(What is needed)
Using the line that contains "Identify the document elements. Format: label [x1, y1, x2, y2]." as the first line and the last line of the data as the final one, give every line in that range again exactly.

──────────────────────────────

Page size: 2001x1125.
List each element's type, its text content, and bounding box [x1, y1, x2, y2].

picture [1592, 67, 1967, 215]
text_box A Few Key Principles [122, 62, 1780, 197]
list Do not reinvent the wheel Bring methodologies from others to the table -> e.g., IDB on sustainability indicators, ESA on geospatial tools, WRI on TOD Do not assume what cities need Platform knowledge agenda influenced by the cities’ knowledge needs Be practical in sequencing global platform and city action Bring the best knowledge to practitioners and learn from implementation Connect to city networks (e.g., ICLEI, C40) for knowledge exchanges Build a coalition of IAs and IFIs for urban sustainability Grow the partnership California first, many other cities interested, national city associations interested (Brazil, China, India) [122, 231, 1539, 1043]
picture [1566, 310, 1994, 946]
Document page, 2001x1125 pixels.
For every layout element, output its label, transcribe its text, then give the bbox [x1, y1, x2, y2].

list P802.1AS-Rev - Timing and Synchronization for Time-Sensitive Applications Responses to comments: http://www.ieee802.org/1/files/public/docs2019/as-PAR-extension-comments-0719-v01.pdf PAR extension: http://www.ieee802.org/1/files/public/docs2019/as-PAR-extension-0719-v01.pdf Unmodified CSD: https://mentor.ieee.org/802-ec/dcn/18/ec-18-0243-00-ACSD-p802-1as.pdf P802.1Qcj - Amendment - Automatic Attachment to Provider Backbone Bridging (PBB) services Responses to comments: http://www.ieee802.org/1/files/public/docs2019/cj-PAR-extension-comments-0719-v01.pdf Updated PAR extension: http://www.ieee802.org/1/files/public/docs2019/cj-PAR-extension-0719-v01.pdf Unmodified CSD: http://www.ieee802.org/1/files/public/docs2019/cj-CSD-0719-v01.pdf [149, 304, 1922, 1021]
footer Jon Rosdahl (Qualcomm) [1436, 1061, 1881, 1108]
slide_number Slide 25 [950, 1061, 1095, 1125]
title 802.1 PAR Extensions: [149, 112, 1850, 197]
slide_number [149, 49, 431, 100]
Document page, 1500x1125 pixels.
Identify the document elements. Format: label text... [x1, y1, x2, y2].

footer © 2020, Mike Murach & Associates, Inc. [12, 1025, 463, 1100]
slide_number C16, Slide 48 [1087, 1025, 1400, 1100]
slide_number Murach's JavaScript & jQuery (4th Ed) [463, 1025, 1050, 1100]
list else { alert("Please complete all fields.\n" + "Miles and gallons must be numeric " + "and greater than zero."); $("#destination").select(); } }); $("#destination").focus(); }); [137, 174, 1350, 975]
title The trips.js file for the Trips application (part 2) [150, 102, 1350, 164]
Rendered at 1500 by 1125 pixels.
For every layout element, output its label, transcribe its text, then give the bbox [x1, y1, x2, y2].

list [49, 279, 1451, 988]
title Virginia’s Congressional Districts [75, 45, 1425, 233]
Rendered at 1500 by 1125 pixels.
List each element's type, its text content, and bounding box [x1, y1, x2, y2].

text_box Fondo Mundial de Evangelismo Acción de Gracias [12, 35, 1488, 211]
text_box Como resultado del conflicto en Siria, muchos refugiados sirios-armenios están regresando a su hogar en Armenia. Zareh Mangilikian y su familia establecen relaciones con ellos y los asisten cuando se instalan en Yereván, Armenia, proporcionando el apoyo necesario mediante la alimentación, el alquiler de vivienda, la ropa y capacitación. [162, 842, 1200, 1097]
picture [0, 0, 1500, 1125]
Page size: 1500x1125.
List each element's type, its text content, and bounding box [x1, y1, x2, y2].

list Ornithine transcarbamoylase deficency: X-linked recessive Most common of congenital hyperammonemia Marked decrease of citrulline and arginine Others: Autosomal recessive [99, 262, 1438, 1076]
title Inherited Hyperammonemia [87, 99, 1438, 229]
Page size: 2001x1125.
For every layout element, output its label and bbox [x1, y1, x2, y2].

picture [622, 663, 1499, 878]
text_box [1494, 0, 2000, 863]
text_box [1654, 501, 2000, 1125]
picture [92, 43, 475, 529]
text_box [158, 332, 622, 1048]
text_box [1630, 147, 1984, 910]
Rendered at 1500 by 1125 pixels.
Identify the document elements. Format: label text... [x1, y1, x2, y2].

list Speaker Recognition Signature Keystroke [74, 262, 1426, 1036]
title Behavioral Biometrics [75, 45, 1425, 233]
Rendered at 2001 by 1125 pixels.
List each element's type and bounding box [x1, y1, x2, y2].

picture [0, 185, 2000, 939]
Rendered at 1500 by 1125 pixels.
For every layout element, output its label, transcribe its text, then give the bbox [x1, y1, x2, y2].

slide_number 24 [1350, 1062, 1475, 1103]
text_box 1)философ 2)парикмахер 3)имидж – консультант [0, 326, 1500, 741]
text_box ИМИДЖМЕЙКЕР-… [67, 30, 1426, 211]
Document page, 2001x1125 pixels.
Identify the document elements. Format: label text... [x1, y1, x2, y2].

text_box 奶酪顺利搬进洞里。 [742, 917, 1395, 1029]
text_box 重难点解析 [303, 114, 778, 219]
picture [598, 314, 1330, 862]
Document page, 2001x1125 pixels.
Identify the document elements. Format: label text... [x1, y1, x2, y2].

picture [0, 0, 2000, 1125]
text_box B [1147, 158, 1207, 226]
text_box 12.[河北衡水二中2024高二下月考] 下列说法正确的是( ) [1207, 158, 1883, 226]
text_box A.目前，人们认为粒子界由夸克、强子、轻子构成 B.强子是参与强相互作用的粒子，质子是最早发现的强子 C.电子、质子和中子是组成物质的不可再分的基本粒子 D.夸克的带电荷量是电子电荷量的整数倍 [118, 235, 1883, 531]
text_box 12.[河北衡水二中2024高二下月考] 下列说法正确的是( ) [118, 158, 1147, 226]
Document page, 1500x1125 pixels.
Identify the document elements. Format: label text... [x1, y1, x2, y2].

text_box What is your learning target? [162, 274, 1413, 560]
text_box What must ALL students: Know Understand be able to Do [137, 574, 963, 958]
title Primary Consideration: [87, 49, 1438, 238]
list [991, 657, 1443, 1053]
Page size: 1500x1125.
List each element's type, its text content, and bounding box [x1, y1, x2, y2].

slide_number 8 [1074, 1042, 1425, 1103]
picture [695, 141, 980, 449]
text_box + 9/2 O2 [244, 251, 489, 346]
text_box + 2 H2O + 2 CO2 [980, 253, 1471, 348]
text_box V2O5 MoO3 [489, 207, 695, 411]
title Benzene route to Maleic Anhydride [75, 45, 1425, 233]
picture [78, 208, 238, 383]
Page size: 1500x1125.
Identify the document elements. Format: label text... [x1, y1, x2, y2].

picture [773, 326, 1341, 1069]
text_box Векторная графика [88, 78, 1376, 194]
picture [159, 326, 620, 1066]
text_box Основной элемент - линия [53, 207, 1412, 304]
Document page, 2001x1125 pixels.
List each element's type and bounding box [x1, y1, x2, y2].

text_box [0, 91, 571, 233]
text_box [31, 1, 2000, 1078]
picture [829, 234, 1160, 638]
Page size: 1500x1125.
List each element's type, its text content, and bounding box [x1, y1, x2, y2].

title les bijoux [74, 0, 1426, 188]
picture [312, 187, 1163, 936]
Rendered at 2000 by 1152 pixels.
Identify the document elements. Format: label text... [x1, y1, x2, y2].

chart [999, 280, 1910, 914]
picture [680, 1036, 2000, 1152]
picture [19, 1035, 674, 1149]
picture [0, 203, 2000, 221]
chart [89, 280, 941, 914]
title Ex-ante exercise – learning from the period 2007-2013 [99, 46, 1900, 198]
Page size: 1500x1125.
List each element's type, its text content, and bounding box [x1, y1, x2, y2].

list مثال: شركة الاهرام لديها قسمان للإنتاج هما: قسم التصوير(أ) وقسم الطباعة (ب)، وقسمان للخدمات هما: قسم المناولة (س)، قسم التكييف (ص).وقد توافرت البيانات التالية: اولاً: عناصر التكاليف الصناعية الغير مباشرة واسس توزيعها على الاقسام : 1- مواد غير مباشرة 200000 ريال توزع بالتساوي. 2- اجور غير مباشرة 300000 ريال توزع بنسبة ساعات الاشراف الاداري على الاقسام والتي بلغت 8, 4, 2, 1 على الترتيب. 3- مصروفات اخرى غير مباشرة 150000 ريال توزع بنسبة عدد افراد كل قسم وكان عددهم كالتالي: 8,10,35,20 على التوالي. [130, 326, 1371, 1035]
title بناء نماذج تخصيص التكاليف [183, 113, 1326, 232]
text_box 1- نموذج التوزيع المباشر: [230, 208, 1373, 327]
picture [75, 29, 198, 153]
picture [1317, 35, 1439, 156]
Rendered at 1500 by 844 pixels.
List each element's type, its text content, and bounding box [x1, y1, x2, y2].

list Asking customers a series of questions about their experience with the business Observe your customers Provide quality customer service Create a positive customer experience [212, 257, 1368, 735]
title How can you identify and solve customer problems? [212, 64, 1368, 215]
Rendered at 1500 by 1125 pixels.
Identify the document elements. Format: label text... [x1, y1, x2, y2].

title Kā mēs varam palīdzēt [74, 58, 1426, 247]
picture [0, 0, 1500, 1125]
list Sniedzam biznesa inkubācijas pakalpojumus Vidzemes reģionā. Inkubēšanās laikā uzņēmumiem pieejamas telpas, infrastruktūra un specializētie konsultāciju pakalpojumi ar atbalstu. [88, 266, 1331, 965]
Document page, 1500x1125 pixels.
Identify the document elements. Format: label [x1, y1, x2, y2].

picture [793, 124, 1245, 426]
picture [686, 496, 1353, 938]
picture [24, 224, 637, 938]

──────────────────────────────

(Task response)
Identify the document elements. Format: label [x1, y1, x2, y2].

picture [793, 124, 1245, 426]
picture [686, 496, 1353, 938]
picture [24, 224, 637, 938]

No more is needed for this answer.